Tue. Jan 21st, 2020

Pala’wan tribesmen train on agro-forestry, farm planning

Some 22 Pala’wan indigenous peoples (IP) in Brooke’s Point town were trained recently on land use management system and farm planning in a bid to get their help in biodiversity conservation efforts.

The training, which was implemented on September 10-15, was implemented under the Protect Wildlife project of the United States Agency for International Development’ (USAID) with local partners, Lawrence San Diego, communications specialist, said Wednesday.

San Diego said the training for upland farmers in Barangay Mainit dealt with “different farming techniques that are suitable for planting crops and trees in sloping lands.”

The IP participants were also trained about how to develop farm plans that will allow them to have access to the payment-for-ecosystem-services (PES), a conservation-financing scheme in Brooke’s Point, Palawan.

The participants received planting tools, seeds, and fertilizers after the training that they can use when they go back to their farms.

“Related ito doon sa sinusulong natin na PES scheme sa (This is related to the PES scheme in) Brooke’s Point.

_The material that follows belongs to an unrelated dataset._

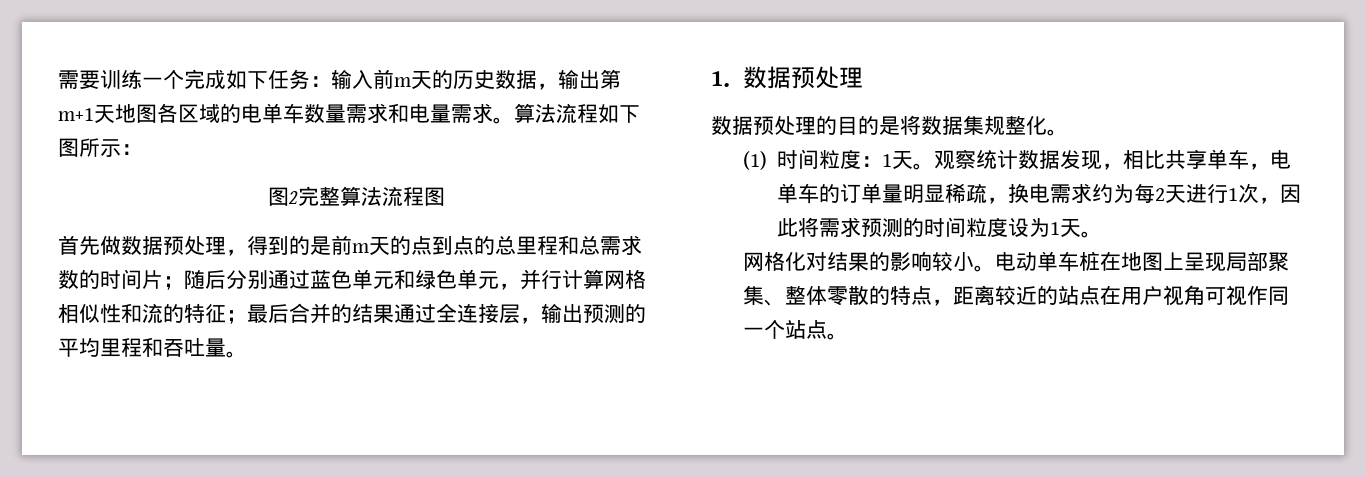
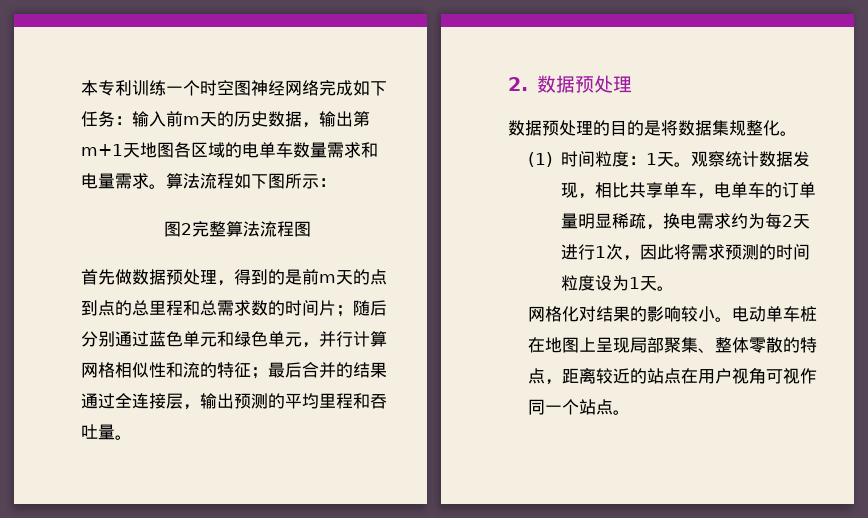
[58,70,100,89] 需要 -> [81,80,132,96] 本专利
(184, 79) none -> [200,80,319,96] 时空图神经网络
[711,71,730,87] 1. -> [508,77,528,91] 2.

This is to adopt a PES scheme that can sustainably finance the conservation of watershed in Brooke’s Point,” San Diego pointed out.

The Protect Wildlife biodiversity conservation program started in Palawan in 2016 in partnership with the Department of Environment and Natural Resources (DENR) and Palawan Council for Sustainable Development (PCSD) among others.

The Palaw’an farmers in the watershed community of Mainit are part of the beneficiaries of the PES fund derived from the one peso per cubic meter special levy paid by water consumers in Brooke’s Point, Jeanne Tabangay, Protect Wildlife site manager said.

Tabangay said around P321,000 has been collected as PES fund from 2017 to May 2018 from water consumers.

She said the PES recipients are those doing the conservation of the watershed so that the users of water can enjoy its sustainable benefits.

Tabangay said the planting of high value fruit trees is among the project pushed by the indigenous community themselves, which is seen to increase their income and uplift their economic conditions.

The three water sources in Brooke’s Point, including the one located in Mainit, have a combined discharge of 10,200 cubic meters and can serve up to 13,000 household connections.

Currently, only 2,181 connections are serviced by the waterworks of the municipality.

USAID is promoting sustainable practices in agroforestry to help boost incomes in upland communities while also increasing tree covers, rehabilitating watersheds, and protecting wildlife.

San Diego added that the hands-on exercises during the week-long training taught Palaw’an participants proper upland farming techniques, such as using a minimum land area for inter-cropping of vegetables and fruit trees.